Institutional investors in growing numbers have turned to REITs to supplement their private real estate assets and to build completion portfolios. An estimated 60% of pension, endowment and foundation real estate portfolios on an asset-weighted basis are now a blend of public and private assets.

The Public/Private Blend’s Advantages

In addition to providing efficient and economic access to all the 21st Century real estate economy offers, REITs bring other benefits to the completion portfolio. One of those is market liquidity. Many portfolio managers whose private real estate fund investments were gated during the pandemic and during the 2008 financial crisis and its aftermath experienced the challenge of being unable to rely on liquidity from those assets to help make adjustments in their portfolios. Unlike private funds, publicly listed REIT strategies can provide immediate liquidity to rebalance or put money to work quickly to seize opportunities.

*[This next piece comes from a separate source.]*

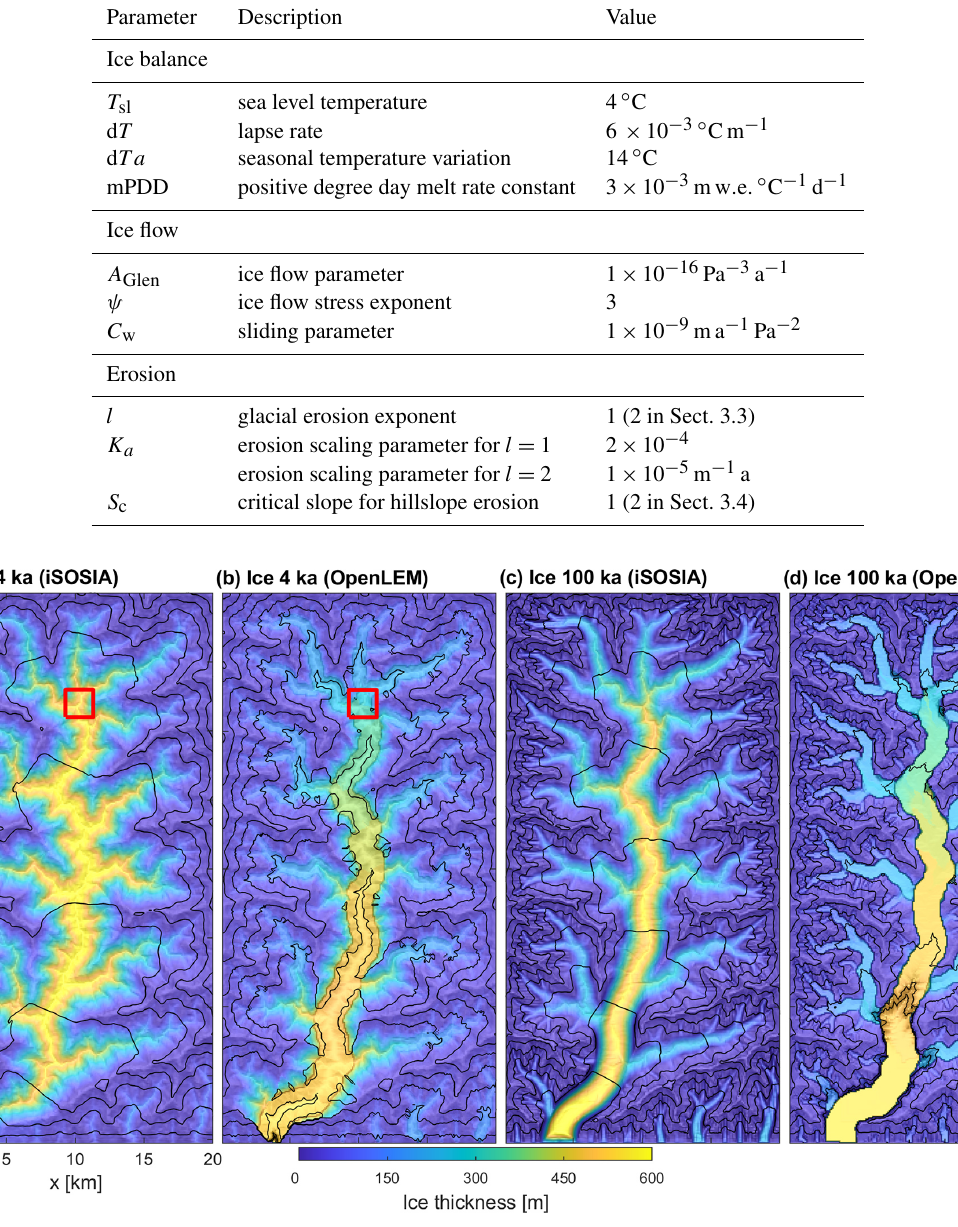
Figure 2. Differences in ice configuration in the numerical experiments with a constant ice production rate of 0.1ma − 1 . (a, b) Ice thickness after 4ka and (c, d) after 100ka for iSOSIA and OpenLEM ( δ = 0 . 25, a = 150m 0 . 4 ), respectively. Spacing of contour lines is 200m. The red square in (a) and (b) depicts the domain of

REITs also provide increased control over portfolio design and implementation, enabling investors to customize their real estate portfolios and act on convictions they may have for certain property types or geographies. This allows investors to exclude some property types or specific locations, while increasing exposure to other assets that may strengthen returns.

A Track Record of Performance

Finally, REITs have a proven track record of delivering lower costs and higher total returns net of fees than any style of private real estate fund investment. The results were documented in a recent Nareit-sponsored CEM Benchmarking study of realized investment returns and costs for approximately 200 major U.S. pension funds over a 21-year period, 1998-2018.

REIT investments delivered an average annual net return of 10.2% over the study period – nearly 270 basis points higher than the 7.5% average annual net return of private real estate. Every type of private real estate, both direct and LP/GP – style funds, underperformed REIT investments. Average annual net returns for internally managed core real estate were 9.2%; returns for opportunistic and value-added funds were 8.4%; returns for core funds were 7.8%; and returns for real estate fund-of-funds were 6.3%.

The real estate investment marketplace has changed significantly in recent decades. But the changes have brought new opportunity to real estate investors, and the evolution of the REIT market has made these opportunities readily available.

Click chart to enlarge.

About the Author: Meredith Despins is senior vice president, Investment Affairs & Investor Education for Nareit, the not-for-profit trade association of the real estate investment trust (REIT) and publicly traded real estate industry. She is responsible for delivering a research-based perspective on the role REITs can play in pension investment portfolios to build portfolio value, deliver income, and manage risk. A graduate of Trinity College, Hartford, Connecticut, with honors, Despins is a member of Phi Beta Kappa. 

Nareit is a Employee Group member of TEXPERS. The views expressed in this article are those of the author and not necessarily Nareit nor TEXPERS.